Adams and his team started the study trying to find a small molecule compound that might be useful in treating muscle atrophy. Using a system biology tool known as the Connectivity Map — developed at the Broad Institute of MIT and Harvard University — the team focused in on tomatidine. The gene expression changes generated by tomatidine are essentially the opposite of the changes that happen in muscle cells when they are affected by muscle atrophy.
“That result was important because we are looking for something that can help people,” Adams said.
Next, the team began to feed a diet of tomatidine to mice, finding that healthy mice on this diet grew bigger muscles, became stronger and could exercise longer. More importantly, tomatidine was found to prevent and treat muscle atrophy.
The team was surprised to find that despite the larger muscles of mice fed tomatidine, the overall body weight of the mice did not change due to a loss of fat. This suggests that tomatidine might have applications for treating obesity, as well.
One of the most attractive qualities of tomatidine for treating muscle atrophy is that it is a natural compound, produced when alpha-tomatine, which is found in tomato plants and in green tomatoes in particular, is digested in the gut.
“Green tomatoes are safe to eat in moderation. But we don’t know how many green tomatoes a person would need to eat to get a dose of tomatidine similar to what we gave the mice. We also don’t know if such a dose of tomatidine will be safe for people, or if it will have the same effect in people as it does in mice,” Adams added. “We are working hard to answer these questions, hoping to find relatively simple ways that people can maintain muscle mass and function, or if necessary, regain it.”
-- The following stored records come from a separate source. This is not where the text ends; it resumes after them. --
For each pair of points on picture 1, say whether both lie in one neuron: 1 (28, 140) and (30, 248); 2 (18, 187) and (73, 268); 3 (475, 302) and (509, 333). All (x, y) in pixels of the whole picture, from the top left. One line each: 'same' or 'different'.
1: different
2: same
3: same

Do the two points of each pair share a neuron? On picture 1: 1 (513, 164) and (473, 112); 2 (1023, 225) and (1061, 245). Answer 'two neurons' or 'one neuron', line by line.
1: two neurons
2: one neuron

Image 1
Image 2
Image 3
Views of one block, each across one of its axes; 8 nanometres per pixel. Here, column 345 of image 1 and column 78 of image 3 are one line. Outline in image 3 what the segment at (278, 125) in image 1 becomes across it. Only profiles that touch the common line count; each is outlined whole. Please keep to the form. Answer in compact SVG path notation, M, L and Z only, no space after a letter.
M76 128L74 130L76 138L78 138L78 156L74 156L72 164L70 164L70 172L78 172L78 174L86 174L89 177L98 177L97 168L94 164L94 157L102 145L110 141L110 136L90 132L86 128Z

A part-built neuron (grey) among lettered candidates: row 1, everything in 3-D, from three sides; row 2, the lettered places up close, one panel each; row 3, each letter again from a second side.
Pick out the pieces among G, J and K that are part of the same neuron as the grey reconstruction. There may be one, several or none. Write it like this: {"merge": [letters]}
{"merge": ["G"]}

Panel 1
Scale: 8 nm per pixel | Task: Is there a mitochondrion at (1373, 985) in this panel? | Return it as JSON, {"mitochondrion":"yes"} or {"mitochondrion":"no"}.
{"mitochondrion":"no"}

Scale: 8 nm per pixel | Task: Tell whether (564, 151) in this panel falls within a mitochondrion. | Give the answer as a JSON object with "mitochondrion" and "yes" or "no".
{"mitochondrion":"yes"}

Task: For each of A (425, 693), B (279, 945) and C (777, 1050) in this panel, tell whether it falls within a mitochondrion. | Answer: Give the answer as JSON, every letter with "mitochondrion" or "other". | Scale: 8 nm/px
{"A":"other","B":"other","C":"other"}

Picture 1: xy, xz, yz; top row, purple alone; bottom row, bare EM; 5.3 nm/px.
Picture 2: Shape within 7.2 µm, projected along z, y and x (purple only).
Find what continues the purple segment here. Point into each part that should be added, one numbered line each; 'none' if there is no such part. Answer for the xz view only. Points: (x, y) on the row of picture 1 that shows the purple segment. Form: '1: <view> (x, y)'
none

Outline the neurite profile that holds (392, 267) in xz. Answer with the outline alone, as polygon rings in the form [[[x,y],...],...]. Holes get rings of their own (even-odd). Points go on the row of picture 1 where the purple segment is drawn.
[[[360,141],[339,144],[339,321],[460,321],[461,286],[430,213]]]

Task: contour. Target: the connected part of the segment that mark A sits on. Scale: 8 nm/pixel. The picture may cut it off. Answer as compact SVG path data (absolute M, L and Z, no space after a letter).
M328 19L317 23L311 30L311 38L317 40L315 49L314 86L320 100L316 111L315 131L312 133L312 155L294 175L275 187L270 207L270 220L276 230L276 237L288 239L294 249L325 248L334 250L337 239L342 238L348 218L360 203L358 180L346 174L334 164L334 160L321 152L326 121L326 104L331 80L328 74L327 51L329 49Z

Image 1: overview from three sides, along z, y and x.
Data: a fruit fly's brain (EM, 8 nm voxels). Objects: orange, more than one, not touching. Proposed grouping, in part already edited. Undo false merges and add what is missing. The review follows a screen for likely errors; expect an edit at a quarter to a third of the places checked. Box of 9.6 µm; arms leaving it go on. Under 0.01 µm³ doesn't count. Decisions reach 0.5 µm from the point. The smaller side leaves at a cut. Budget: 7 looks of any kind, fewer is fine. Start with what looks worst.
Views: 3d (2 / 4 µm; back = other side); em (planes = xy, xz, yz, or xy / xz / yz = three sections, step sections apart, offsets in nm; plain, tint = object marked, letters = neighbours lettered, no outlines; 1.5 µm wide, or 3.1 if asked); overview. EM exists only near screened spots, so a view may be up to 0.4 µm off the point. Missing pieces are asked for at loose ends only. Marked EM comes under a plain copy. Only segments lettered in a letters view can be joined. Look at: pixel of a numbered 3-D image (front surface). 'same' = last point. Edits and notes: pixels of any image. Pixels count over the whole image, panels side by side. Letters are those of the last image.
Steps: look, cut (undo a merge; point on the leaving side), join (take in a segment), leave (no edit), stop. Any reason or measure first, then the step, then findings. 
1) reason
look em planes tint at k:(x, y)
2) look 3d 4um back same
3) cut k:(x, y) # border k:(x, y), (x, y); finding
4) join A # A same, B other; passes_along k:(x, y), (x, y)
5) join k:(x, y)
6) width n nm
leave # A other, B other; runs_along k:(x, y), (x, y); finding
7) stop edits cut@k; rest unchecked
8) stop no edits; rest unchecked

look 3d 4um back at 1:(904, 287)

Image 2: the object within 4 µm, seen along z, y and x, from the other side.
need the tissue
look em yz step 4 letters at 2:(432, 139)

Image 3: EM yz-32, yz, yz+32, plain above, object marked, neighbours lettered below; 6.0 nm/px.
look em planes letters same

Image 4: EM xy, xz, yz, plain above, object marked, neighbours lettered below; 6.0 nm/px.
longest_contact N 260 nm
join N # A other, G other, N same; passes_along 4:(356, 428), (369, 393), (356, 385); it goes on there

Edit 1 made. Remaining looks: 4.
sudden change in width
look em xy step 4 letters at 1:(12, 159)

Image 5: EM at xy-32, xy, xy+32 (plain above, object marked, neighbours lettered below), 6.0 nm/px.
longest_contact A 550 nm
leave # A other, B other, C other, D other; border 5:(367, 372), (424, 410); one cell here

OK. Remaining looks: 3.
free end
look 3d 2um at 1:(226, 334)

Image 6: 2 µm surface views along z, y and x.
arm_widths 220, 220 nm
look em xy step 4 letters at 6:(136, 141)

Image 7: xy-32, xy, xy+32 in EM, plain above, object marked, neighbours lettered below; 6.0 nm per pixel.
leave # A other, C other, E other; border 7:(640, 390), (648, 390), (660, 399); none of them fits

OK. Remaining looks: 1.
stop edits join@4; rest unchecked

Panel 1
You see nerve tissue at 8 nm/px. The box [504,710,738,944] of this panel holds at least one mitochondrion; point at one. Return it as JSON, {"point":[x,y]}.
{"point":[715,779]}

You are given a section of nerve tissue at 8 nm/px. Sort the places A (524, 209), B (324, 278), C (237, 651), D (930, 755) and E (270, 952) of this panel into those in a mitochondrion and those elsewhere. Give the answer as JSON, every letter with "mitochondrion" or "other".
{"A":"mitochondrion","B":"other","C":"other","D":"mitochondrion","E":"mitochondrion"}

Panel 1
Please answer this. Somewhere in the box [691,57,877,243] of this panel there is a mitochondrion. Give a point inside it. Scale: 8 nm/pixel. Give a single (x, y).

This same research strategy helped the team to identify ursolic acid from apple peels as a compound that promotes muscle growth.
“Tomatidine is significantly more potent than ursolic acid and appears to have a different mechanism of action. This is a step in the right direction,” Adams said. “We are now very interested in the possibility that several food-based natural compounds such as tomatidine and ursolic acid might someday be combined into science-based supplements, or even simply incorporated into everyday foods to make them healthier.”
A biotech company called Emmyon has been formed by Adams and his colleagues to accelerate this research and translate it to people. To promote the development of strategies for preserving muscle mass and function during the aging process, Emmyon recently received funding from the National Institutes of Health (NIH). Tomatidine and ursolic acid are also being used by the company as natural leads to create new therapies targeting muscle atrophy and obesity.
The results were published in a recent issue of the Journal of Biological Chemistry.